Reid v Brisbane City Council

Case

[2013] QPEC 24

31 May 2013

No judgment structure available for this case.

PLANNING AND ENVIRONMENT COURT OF QUEENSLAND

CITATION:

Reid v Brisbane City Council [2013] QPEC 24

PARTIES:

GARTH REID  (appellant)

v

BRISBANE CITY COUNCIL  (respondent)

and

AUSSIE BACKPACKERS PTY LTD   (co-respondent)

and

CHRISTINA KAY RAE  (co-respondent)

FILE NO/S:

BD 779 of 2013

DIVISION:

Planning and Environment Court

PROCEEDING:

Application in pending proceeding

ORIGINATING COURT:

Brisbane

DELIVERED ON:

31 May 2013

DELIVERED AT:

Brisbane

HEARING DATE:

31 May 2013

JUDGE:

Rackemann DCJ

ORDER:

Non-compliance excused

CATCHWORDS:

 Planning and Environment – Misdescription of application in development application – Identity of true applicant – Excusal of non-compliance

COUNSEL:

Foxe, BE for the appellant

Mitchell, ALM for the respondent

Fynes-Clinton, S for the co-respondent

SOLICITORS:

Nicholsons Solicitors for the appellant

Brisbane City Legal Practice for the respondent

McCullough Robertson for the co-respondent

This is an application for excusal under section 440 of the Sustainable Planning Act. The difficulty arises out of a lack of care that was used in describing the applicant in the IDAS form and in the material which accompanied the application.

The form describes the applicant as Aussie Way Backpackers Pty Ltd.  The town planning assessment document which accompanied the application described the applicant as Aussie Way Backpackers Hostel Pty Ltd.  In fact, neither of those entities exist.  The true applicant was Christina Kay Rae who traded under the business name of Aussie Way Backpackers.  The material in support of this application shows that, at all times, it was she, trading under her business name, who was, in substance, the applicant for the development application. The error has been on the part of the consultant who got the name wrong when preparing the application.  The error was discovered when the appeal was instituted.  The solicitors for the co-respondent discovered the true nature of the co-respondent and has used her name in the documents that they have filed. 

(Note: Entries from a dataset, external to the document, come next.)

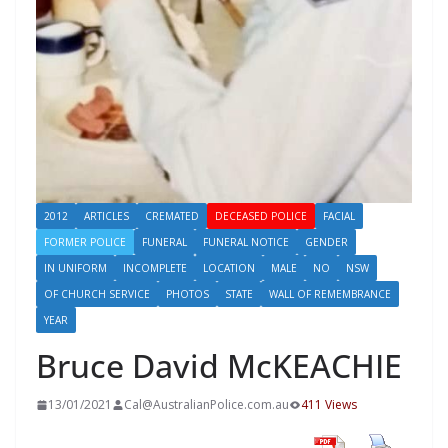
2012
ARTICLES
CREMATED
DECEASED POLICE
FACIAL
FORMER POLICE
FUNERAL
FUNERAL NOTICE
GENDER
IN UNIFORM
INCOMPLETE
LOCATION
MALE
NO
NSW
OF CHURCH SERVICE
PHOTOS
STATE
WALL OF REMEMBRANCE
YEAR
Bruce David McKEACHIE
13/01/2021
Cal@AustralianPolice.com.au
411 Views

As Mr Fynes-Clinton pointed out, the applicant for the purposes of an appeal includes a person whom the benefit of the application vests.  It is Christina Kay Ray in whom the benefit of the application vests, as it has always vested.  The problem is not so much with the name of the co-respondent in these proceedings, but with the error which occurred at the time the application was made. 

The error had no substantive effect on the application process. The application process was handled, on behalf of the applicant for the development approval, by her consultants, and there is no reasonable basis to suggest that the misnaming of the applicant had any adverse effect. 

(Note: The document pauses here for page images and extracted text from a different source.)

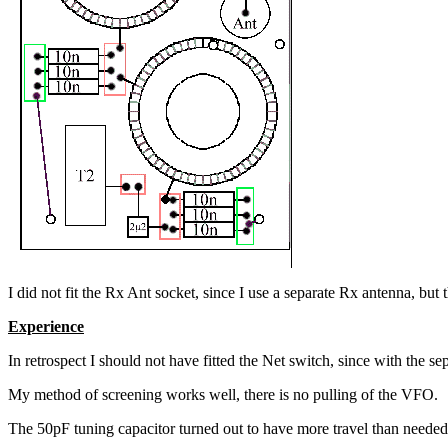
I did not fit the Rx Ant socket, since I use a separate Rx antenna, but 
Experience
In retrospect I should not have fitted the Net switch, since with the s
My method of screening works well, there is no pulling of the VFO.
The 50pF tuning capacitor turned out to have more travel than needed, 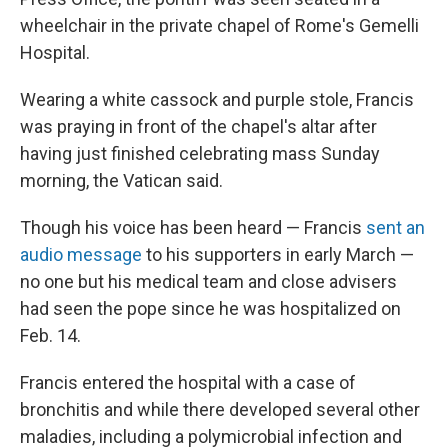
wheelchair in the private chapel of Rome's Gemelli
Hospital.
Wearing a white cassock and purple stole, Francis
was praying in front of the chapel's altar after
having just finished celebrating mass Sunday
morning, the Vatican said.
Though his voice has been heard — Francis
sent an
audio message
to his supporters in early March —
no one but his medical team and close advisers
had seen the pope since he was hospitalized on
Feb. 14.
Francis entered the hospital with a case of
bronchitis and while there developed several other
maladies, including a polymicrobial infection and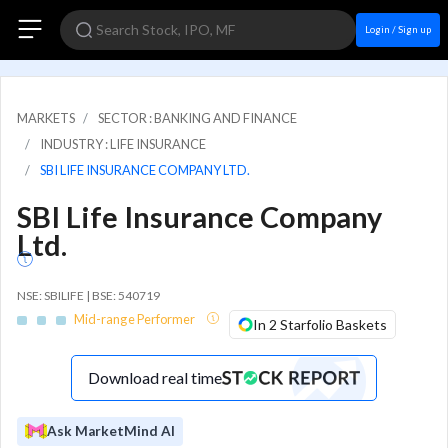
Login / Sign up
MARKETS
SECTOR : BANKING AND FINANCE
INDUSTRY : LIFE INSURANCE
SBI LIFE INSURANCE COMPANY LTD.
SBI Life Insurance Company
Ltd.
NSE: SBILIFE | BSE: 540719
Mid-range Performer
In 2 Starfolio Baskets
Download real time
Ask MarketMind AI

I accept the submission on behalf of Mr Fynes-Clinton that the error in the naming of the applicant is not one which made the application in any way void.  In making that submission, he relied upon the observations of Judge Searles DCJ in Stevenson v Nunn [2011] 190 LG 351 where his Honour said, “It is clear from the above that one must look to the relevant legislation to determine whether there can be discerned a legislative purpose to invalidate any act that fails to comply with the condition regulating the exercise or statutory power to determine whether or not breach of that condition is invalid and of no effect”. 

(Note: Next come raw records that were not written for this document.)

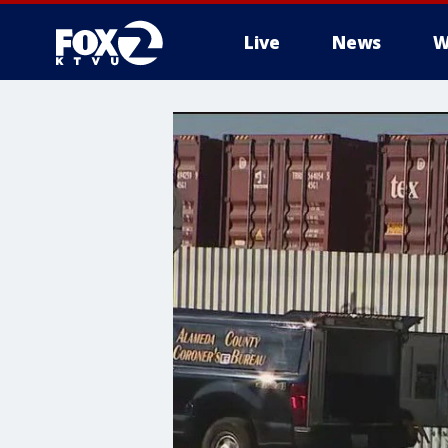
Live
News
W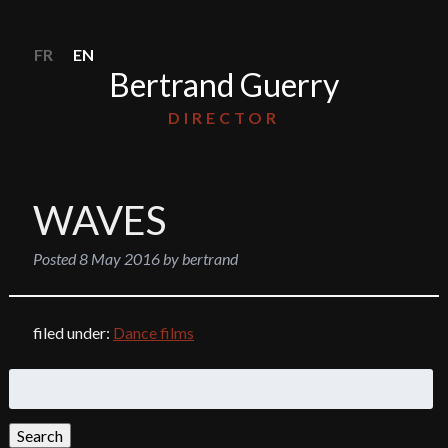
FR
EN
Bertrand Guerry
DIRECTOR
WAVES
Posted
8 May 2016
by
bertrand
filed under:
Dance films
Search
for:
Search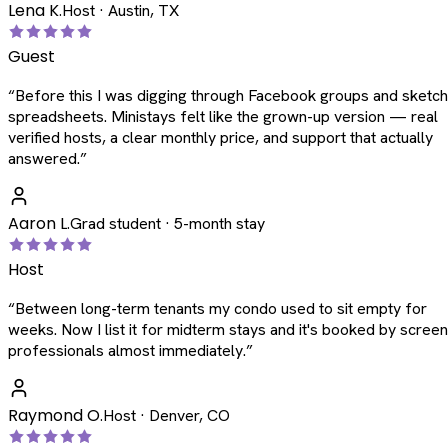
Lena K.
Host · Austin, TX
Guest
“
Before this I was digging through Facebook groups and sketc
spreadsheets. Ministays felt like the grown-up version — real
verified hosts, a clear monthly price, and support that actually
answered.
”
Aaron L.
Grad student · 5-month stay
Host
“
Between long-term tenants my condo used to sit empty for
weeks. Now I list it for midterm stays and it's booked by scree
professionals almost immediately.
”
Raymond O.
Host · Denver, CO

As Mr Fynes-Clinton submitted, the misnaming of the applicant was irrelevant, in a substantive sense, to the process that was followed pursuant to the Act, and as has already been observed, there was, at all times, a true applicant. In my view, the error which occurred is an error which the court has power to excuse pursuant to section 440 of the Sustainable Planning Act. The solicitor who appeared on behalf of the appellant did not make any substantive submissions as to the availability of that relief or as to how the discretion should be exercised. In my view, having regard to the observations I have already made, this is a clear case where the discretion should be exercised favourably in order to permit the matter to continue.